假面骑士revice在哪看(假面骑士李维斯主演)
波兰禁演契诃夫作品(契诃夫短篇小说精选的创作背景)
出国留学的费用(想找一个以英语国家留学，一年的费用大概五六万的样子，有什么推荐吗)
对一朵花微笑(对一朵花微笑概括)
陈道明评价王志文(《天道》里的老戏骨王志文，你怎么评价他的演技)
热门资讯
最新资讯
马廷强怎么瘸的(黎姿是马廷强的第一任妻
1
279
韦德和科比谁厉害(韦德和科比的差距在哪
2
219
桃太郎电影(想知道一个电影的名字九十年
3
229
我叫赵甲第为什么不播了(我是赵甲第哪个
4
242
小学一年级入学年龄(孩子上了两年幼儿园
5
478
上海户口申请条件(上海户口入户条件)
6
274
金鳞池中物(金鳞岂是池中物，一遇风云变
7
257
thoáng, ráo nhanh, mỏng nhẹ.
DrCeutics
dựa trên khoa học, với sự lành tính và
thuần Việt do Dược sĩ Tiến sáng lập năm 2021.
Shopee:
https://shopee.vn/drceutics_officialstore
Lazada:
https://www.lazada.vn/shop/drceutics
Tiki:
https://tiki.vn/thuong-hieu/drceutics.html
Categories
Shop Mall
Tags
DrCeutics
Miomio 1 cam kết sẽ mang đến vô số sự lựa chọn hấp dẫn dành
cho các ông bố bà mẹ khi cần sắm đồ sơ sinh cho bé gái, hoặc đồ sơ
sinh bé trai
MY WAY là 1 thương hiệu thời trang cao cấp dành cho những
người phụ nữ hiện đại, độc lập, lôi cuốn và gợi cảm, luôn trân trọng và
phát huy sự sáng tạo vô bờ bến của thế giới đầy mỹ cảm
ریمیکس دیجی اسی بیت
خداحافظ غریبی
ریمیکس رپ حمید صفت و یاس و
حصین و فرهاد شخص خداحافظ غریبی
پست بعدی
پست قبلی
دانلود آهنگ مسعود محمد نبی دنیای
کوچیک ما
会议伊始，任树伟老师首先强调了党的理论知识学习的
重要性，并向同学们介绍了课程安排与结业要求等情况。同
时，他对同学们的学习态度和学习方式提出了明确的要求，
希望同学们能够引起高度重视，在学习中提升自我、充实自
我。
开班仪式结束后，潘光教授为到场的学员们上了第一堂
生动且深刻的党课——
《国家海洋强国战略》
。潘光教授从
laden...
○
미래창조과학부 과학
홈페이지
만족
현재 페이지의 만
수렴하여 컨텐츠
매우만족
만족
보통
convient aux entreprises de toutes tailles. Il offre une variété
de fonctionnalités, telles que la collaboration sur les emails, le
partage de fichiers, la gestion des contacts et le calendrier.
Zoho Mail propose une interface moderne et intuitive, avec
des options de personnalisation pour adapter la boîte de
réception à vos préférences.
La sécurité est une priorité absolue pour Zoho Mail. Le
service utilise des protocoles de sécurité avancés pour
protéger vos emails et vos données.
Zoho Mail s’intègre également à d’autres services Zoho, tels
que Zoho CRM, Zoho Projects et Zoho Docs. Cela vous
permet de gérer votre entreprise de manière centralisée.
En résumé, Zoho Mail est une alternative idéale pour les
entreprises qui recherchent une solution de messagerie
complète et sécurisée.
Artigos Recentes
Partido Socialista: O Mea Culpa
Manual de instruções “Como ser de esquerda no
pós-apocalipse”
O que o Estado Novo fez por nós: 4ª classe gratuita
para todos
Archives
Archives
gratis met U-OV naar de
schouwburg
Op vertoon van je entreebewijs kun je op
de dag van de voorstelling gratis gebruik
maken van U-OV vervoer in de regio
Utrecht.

• [WHAT YOU NEED TO DO]: Gather every line in the listing that contains the word "emails".

• [ANSWER BOX]:
de fonctionnalités, telles que la collaboration sur les emails, le
protéger vos emails et vos données.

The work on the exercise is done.